● **Article**
## BEGIN

- FHWA continues push to move OPC/road changes forward
- USACE “public” notice yields new
opportunity for public comment
FHWA, USACE push ahead
The Federal Highway Administration (FHWA) has now been joined by the U.S. Army Corps of Engineers (USACE) in issuing bureaucratic, misleading, confusing, and arcane documents, all in a seeming effort to move toward approvals of the proposed Obama Presidential Center and its related road changes as soon as possible.
FHWA illegally attempts to skip to mitigation
On April 14 the FHWA informed consulting parties for the Section 106 review that the Assessment of Effects (AOE) report issued in January was now considered final, and that the next step in the process would be “to resolve the identified adverse effect to historic properties.” However, its announcement pointed only to upcoming “mitigation” discussions, attempting to entirely skip the first and second legally prescribed options for consideration – avoidance and minimization. JPW is writing to protest this FHWA maneuver.
The FHWA also announced plans to hold three consulting party meetings, beginning in early May. FHWA proposes to hold the meetings in a webinar format, similar to the January meeting that proved so awkward and unsatisfactory. Those who participated in that session will recall that it was a lecture-style presentation with little opportunity for questions and no opportunity for actual discussion and dialogue. JPW is writing also to object to the proposed meeting format, highlighting the unsuitability of the webinar format for genuine consultation, and has proposed alternatives.
USACE “public” notice
While some predicted that the USACE would have to be involved in approving the OPC given its jurisdiction over federally involved waterways and in particular its leading role in the just completed GLFER environmental restoration project in Jackson Park, it was only in the January AOE report that its role was formally acknowledged. Now the requirement that it grant key permits to allow the OPC to proceed has come suddenly to the forefront.
On April 1 USACE issued “Public Notice/Application 19-17 Jackson Park” stating that the Chicago Park District has requested permits to destroy and “replace” elements of the recently completed GLFER project and asking for public comment by April 29. The catch: it is only because a friend of a friend who monitors USACE on Facebook that we and other consulting parties became aware of this notice/request for comments. It was not sent to us or any other consulting party that we know of; it is not on the prominent Public Notice section of the USACE website; it is not on the City’s website devoted to the federal reviews of the OPC; it is not on the Chicago Park District website – a stealth “public” notice indeed. It can only be found buried deeply on the “Civil Works Projects” list of the USACE website.

## END

● **Instructions**
1. Reproduce the part of the article on the Obama Presidential Center review starting at "FHWA illegally attempts" and ending at "this FHWA maneuver.", substituting "remediation" for "mitigation".
2. Pick up the article on the Obama Presidential Center review after its last sentence and keep writing it.
The listing after this point is not needed.

● **Stored records**
## BEGIN

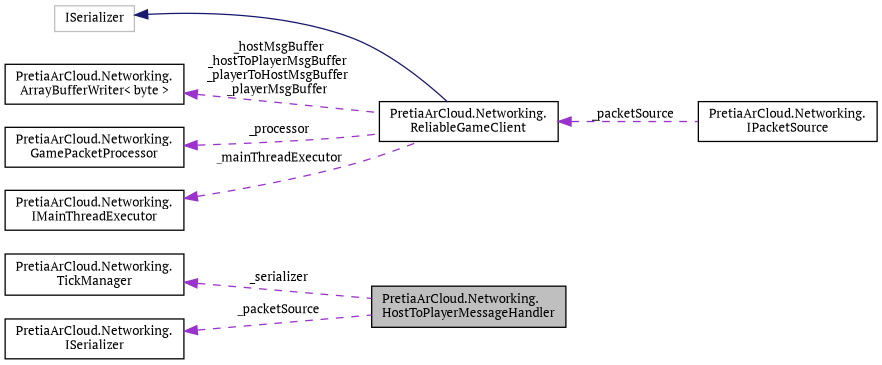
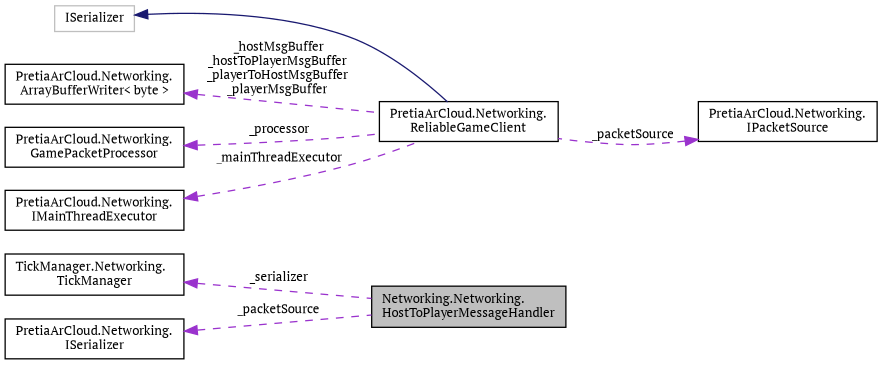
  digraph {
    fontname="PT Serif"
    rankdir=LR
    node [color=black fillcolor=white fontname="PT Serif" fontsize=10 shape=record style=filled]
    edge [color=darkorchid3 dir=back fontname="PT Serif" fontsize=10 labelfontname=Helvetica labelfontsize=10 style=dashed]
-   n1 [fillcolor=grey75 fontcolor=black height=0.2 label="PretiaArCloud.Networking.\lHostToPlayerMessageHandler" width=0.4]
+   n1 [fillcolor=grey75 fontcolor=black height=0.2 label="Networking.Networking.\lHostToPlayerMessageHandler" width=0.4]
    n2 [height=0.2 label="PretiaArCloud.Networking.\lReliableGameClient" width=0.4]
    n3 [color=grey75 height=0.2 label=ISerializer width=0.4]
    n4 [height=0.2 label="PretiaArCloud.Networking.\lArrayBufferWriter\< byte \>" width=0.4]
    n5 [height=0.2 label="PretiaArCloud.Networking.\lGamePacketProcessor" width=0.4]
    n6 [height=0.2 label="PretiaArCloud.Networking.\lIMainThreadExecutor" width=0.4]
    n7 [height=0.2 label="PretiaArCloud.Networking.\lIPacketSource" width=0.4]
-   n8 [height=0.2 label="PretiaArCloud.Networking.\lTickManager" width=0.4]
+   n8 [height=0.2 label="TickManager.Networking.\lTickManager" width=0.4]
    n9 [height=0.2 label="PretiaArCloud.Networking.\lISerializer" width=0.4]
    n3 -> n2 [color=midnightblue style=solid]
    n4 -> n2 [label=" _hostMsgBuffer\n_hostToPlayerMsgBuffer\n_playerToHostMsgBuffer\n_playerMsgBuffer"]
    n5 -> n2 [label=" _processor"]
    n6 -> n2 [label=" _mainThreadExecutor"]
-   n2 -> n7 [label=" _packetSource"]
+   n7 -> n2 [label=" _packetSource"]
    n8 -> n1 [label=" _serializer"]
    n9 -> n1 [label=" _packetSource"]
  }
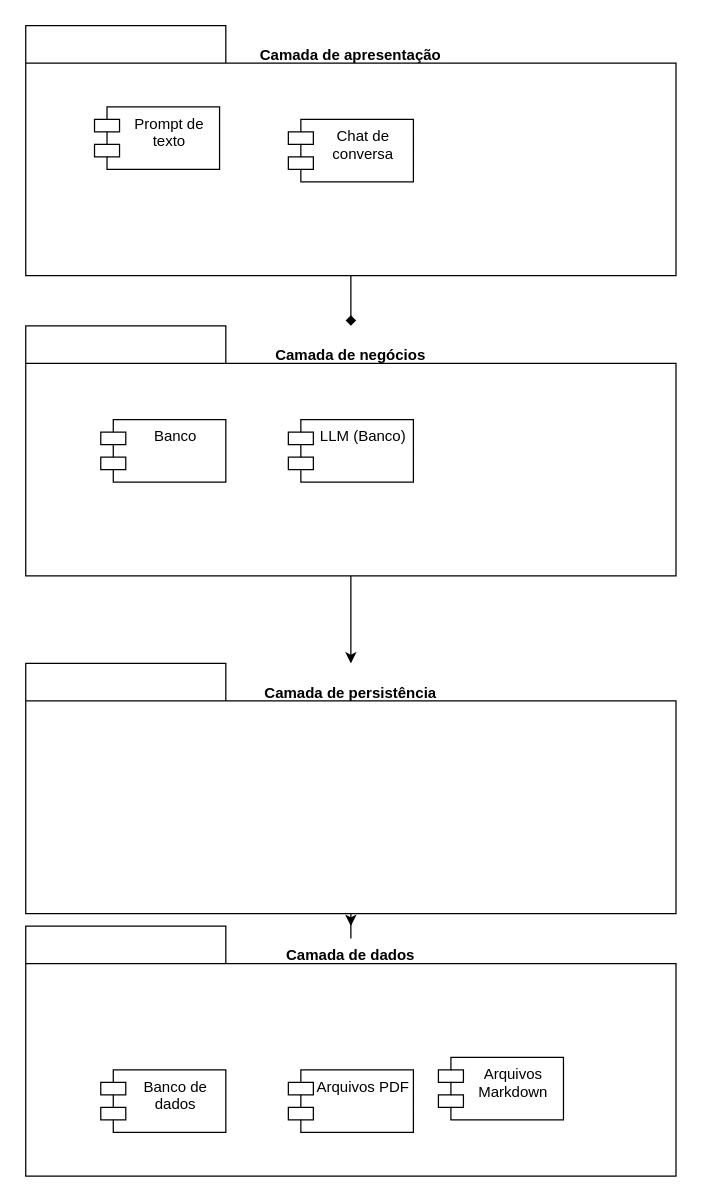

## END

● **Responses in order**
1.
FHWA illegally attempts to skip to remediation
On April 14 the FHWA informed consulting parties for the Section 106 review that the Assessment of Effects (AOE) report issued in January was now considered final, and that the next step in the process would be “to resolve the identified adverse effect to historic properties.” However, its announcement pointed only to upcoming “remediation” discussions, attempting to entirely skip the first and second legally prescribed options for consideration – avoidance and minimization. JPW is writing to protest this FHWA maneuver.

2.
Consulting parties to weigh in
We and other consulting parties have taken a thorough look at the USACE notice and have found it wanting in several key ways. For one, the analysis which is offers is extremely limited and partial. It proceeds as if the carefully planned GLFER plantings of grasses, shrubs, trees, and other vegetation is a cookie-cutter assemblage that can be picked up and dropped somewhere else without regard to environmental context. While acknowledging the major changes that the OPC/road changes would make in the immediate area of the GLFER project – on and around Wooded Island, along Lake Shore Drive between 59th and 62rd streets, on Hayes Drive especially in the vicinity of the Hayes Drive bridge – the USACE notice fails to give any consideration whatsoever to potential adverse impacts of these major changes on the completed GLFER areas. It does not acknowledge rising lake levels that have occurred since the GLFER plans were drawn up. It does not address Obama Foundation plans to direct storm water gathered on the OPC site into the west lagoon. It does not acknowledge the destruction of the carefully planned berms along the west side of South Lake Shore Drive.
You can weigh in too – April 29 deadline
The USACE notice solicits public comments on the proposed modification of the GLFER project to accommodate the OPC and road changes. We urge you to read the notice, think about the 5-year, $6.9 million GLFER project, and submit your comments on the proposed alterations by April 29. Addresses — for both regular mail and electronic mail — are provided in the notice.
THANK YOU FOR YOUR DONATIONS!
Thanks to all who have recently offered financial support. As always, we welcome your contributions. You can contribute in three ways:
- You can contribute via checks made out to Jackson Park Watch sent to directly to Jackson Park Watch, P.O. Box 15302, Chicago 60615.
- You can contribute via PayPal here.
- You can contribute via checks from donor-directed funds sent to our fiscal sponsor Friends of the Parks at FOTP, 17 N. State St., Suite 1450, Chicago 60602, ATTN Kevin Winters. Such checks should be made out to FOTP with a note stating they are intended for Jackson Park Watch.
As always, we thank you.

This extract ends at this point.